Q: I have a customer with a nobile dendrobium that has asked me about roots growing from higher branches. It is a healthy plant and he wants to repot it so it continues to grow. Should I just leave this high roots alone, they are healthy, and just repot as I would a normal orchid?
A. Usually when roots start on the stems it means the roots below are not happy. My guess is they still have this plant in the deco pot (which doesn’t breathe as well as a terra cotta). Not much you can do other than repot and keep the roots below warm so they can recover. To get more flowers the plant has to grow new canes. Leave the old ones on.

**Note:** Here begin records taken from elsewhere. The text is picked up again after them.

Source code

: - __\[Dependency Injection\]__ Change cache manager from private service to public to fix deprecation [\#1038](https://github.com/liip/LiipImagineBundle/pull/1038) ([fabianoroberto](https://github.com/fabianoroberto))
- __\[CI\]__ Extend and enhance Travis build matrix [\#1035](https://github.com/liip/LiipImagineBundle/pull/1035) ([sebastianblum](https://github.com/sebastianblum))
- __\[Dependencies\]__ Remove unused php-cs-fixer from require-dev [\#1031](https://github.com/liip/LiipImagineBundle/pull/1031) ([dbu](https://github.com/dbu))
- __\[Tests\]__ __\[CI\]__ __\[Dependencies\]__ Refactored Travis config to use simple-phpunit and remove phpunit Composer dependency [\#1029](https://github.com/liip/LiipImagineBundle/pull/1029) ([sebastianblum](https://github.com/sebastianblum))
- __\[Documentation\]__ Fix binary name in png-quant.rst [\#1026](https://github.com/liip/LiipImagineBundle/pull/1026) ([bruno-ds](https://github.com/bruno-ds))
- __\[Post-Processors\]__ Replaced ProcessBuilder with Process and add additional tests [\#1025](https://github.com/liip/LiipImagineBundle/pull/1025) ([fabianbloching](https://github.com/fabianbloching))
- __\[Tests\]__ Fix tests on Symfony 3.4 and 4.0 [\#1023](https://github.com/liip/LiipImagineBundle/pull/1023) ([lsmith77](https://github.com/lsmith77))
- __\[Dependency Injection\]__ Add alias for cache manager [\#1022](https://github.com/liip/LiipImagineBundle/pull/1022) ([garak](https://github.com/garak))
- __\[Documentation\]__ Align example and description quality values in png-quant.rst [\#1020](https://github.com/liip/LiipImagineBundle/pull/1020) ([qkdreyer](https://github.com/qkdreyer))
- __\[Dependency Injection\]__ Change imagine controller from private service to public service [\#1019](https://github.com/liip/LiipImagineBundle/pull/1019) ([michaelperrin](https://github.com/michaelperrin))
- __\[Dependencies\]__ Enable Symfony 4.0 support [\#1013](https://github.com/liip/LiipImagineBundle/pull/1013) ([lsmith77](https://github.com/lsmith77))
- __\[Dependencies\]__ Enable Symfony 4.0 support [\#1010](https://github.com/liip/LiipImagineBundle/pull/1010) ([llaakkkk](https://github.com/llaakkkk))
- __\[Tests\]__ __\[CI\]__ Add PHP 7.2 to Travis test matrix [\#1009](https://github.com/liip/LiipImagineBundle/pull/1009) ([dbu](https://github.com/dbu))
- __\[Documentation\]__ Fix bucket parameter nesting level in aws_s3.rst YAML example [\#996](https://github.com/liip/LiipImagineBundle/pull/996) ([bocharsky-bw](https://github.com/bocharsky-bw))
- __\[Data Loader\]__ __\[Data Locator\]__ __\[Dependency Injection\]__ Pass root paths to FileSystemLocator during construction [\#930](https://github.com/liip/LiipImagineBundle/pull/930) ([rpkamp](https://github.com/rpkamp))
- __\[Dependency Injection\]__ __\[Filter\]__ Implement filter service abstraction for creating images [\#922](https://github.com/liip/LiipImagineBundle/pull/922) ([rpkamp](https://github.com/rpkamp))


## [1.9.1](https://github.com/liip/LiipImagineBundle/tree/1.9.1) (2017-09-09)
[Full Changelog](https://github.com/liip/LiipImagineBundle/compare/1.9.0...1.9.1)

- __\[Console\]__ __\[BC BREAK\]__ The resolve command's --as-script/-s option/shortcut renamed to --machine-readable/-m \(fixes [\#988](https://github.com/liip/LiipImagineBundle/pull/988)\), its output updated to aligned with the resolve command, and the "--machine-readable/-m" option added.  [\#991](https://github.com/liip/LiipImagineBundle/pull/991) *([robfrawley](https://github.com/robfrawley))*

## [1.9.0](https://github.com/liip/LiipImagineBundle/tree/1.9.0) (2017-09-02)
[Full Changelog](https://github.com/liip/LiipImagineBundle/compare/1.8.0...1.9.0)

Q. My Nobile Dendrobium has lost all its blooms after giving me much joy. The plant looks very healthy and has two new leafy shoots. I am wondering if I should transplant the Dendrobium to a larger pot than the 6 inch plastic pot it came in? I am also hoping the plant will bloom again.
A. Continue watering and fertilizing as directed. Nobiles will typically bloom once per year, so you’ll need to be patient to have it rebloom. You can also repot, but you don’t necessarily have to go up in size unless it’s outgrown the pot. They do like to be a little “tight” in the pot.
Don’t cut the formerly blooming cane on the Nobile. It needs it to get stronger! You’ll want to continue to care, fertilize, etc because you want to grow another cane. Once that cane grows as big as you think it will get (it will probably be smaller than the previous one), and it has plenty of leaves, you’ll notice a knobby end starting at the top (called a mitten), it will look almost like the very top of a finger. Then you’ll want to go to cooling (dropping the temps down to 55-65°F at night). Once you see flowers, you can bring it back to normal room temp. The methods to rebloom Phalaenopsis are very similar methods to rebloom Nobiles.